### Problem
Write back, word for word, the lines from the one containing "Figure 6. Graph" to the end of the listing below. Include nothing else, and no pictures.

### Dataset records
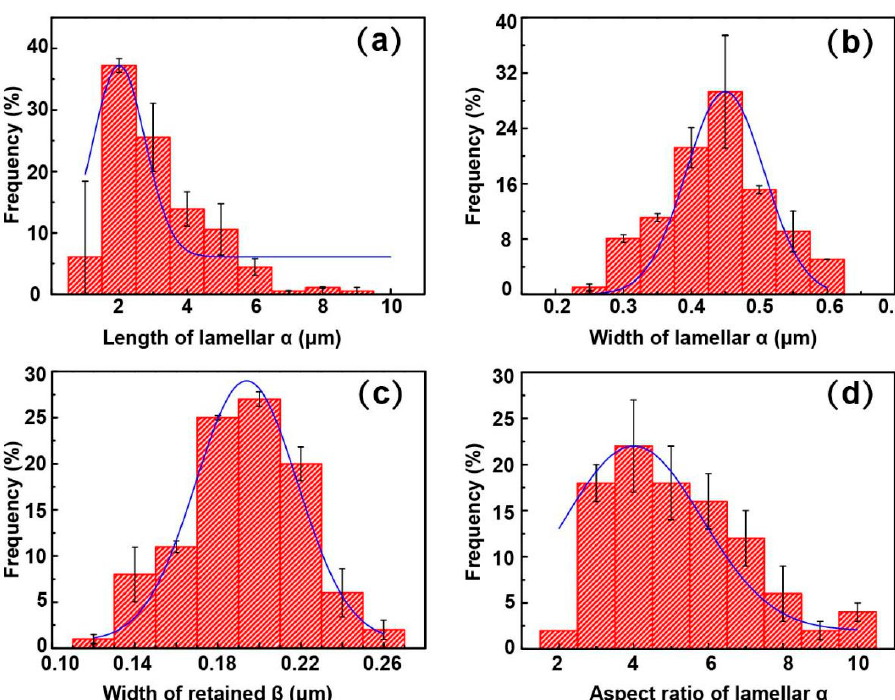
Figure 6. Distribution of microstructural features of TC4F Sample 2 after treatment. ( a ) Length of lamellar α , ( b ) width of lamellar α , ( c ) width of retained β , and ( d ) aspect-ratio distribution of lamellar α . Microstructural features followed Gaussian distribution. Most probable values of α length, width, aspect ratio, and retained β were ~3, ~0.9, ~3, and ~0.25 μ m, respectively.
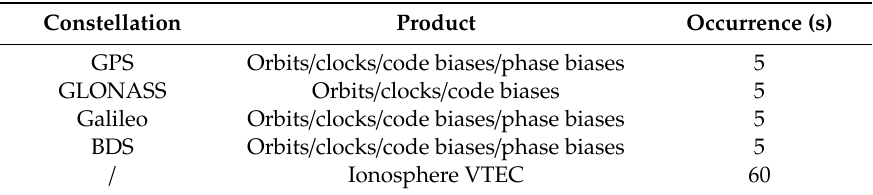
Table 1. Messages provided by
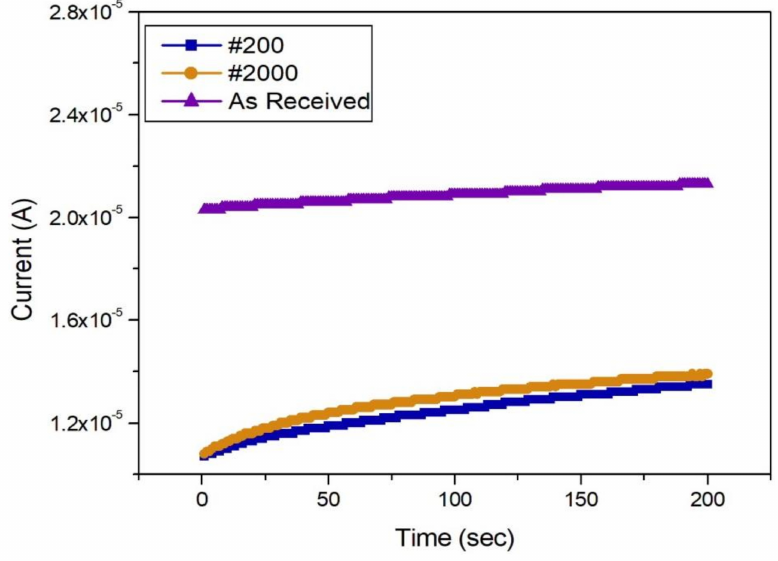
Figure 6. Graph of galvanic corrosion results at all SPCC surface conditions for #200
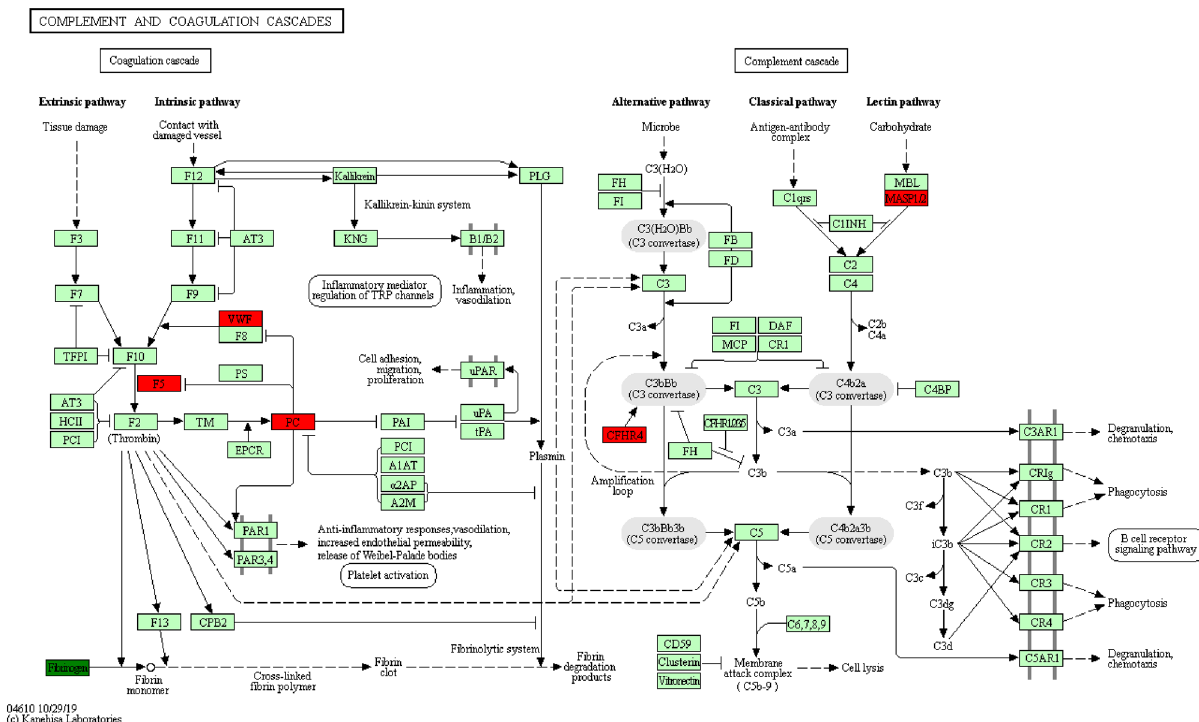
Figure 8. Protein interaction network analysis. The rectangle represents the enzyme/gene, the red indicates the up-regulated protein, the green indicates the down-regulated protein, and the yellow indicates both up-regulated and down-regulated protein. The colorless rectangle represents the genes present in the map, the light green rectangle represents the species-specific genes, and the light purple rectangle represents the genes that exist in both map and ko. KEGG Pathway (KEGG,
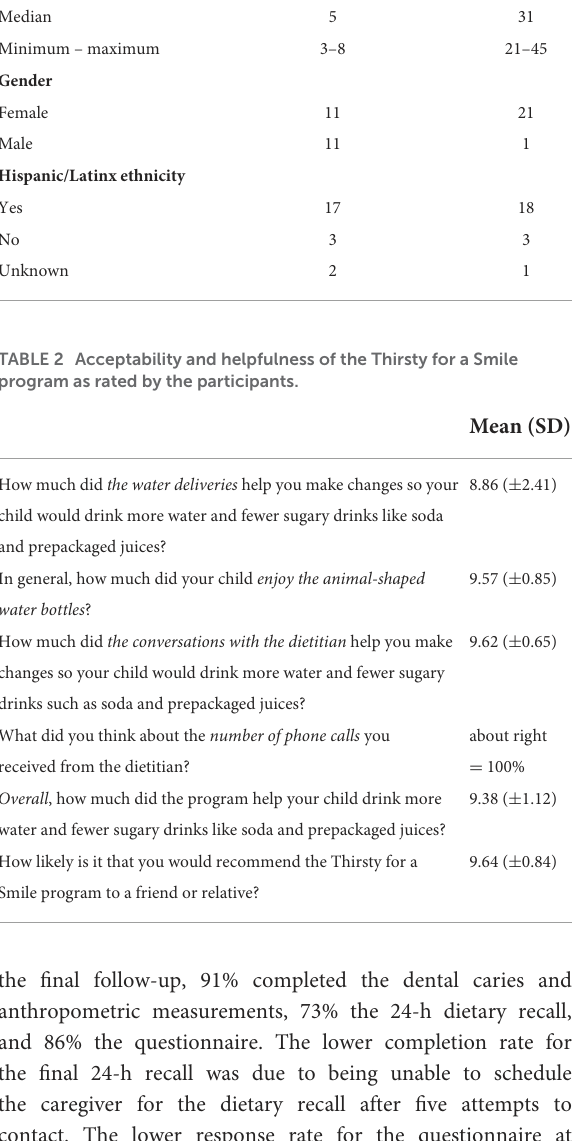
Child Caregiver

### Output of the exercise
Figure 6. Graph of galvanic corrosion results at all SPCC surface conditions for #200
Figure 8. Protein interaction network analysis. The rectangle represents the enzyme/gene, the red indicates the up-regulated protein, the green indicates the down-regulated protein, and the yellow indicates both up-regulated and down-regulated protein. The colorless rectangle represents the genes present in the map, the light green rectangle represents the species-specific genes, and the light purple rectangle represents the genes that exist in both map and ko. KEGG Pathway (KEGG,
Child Caregiver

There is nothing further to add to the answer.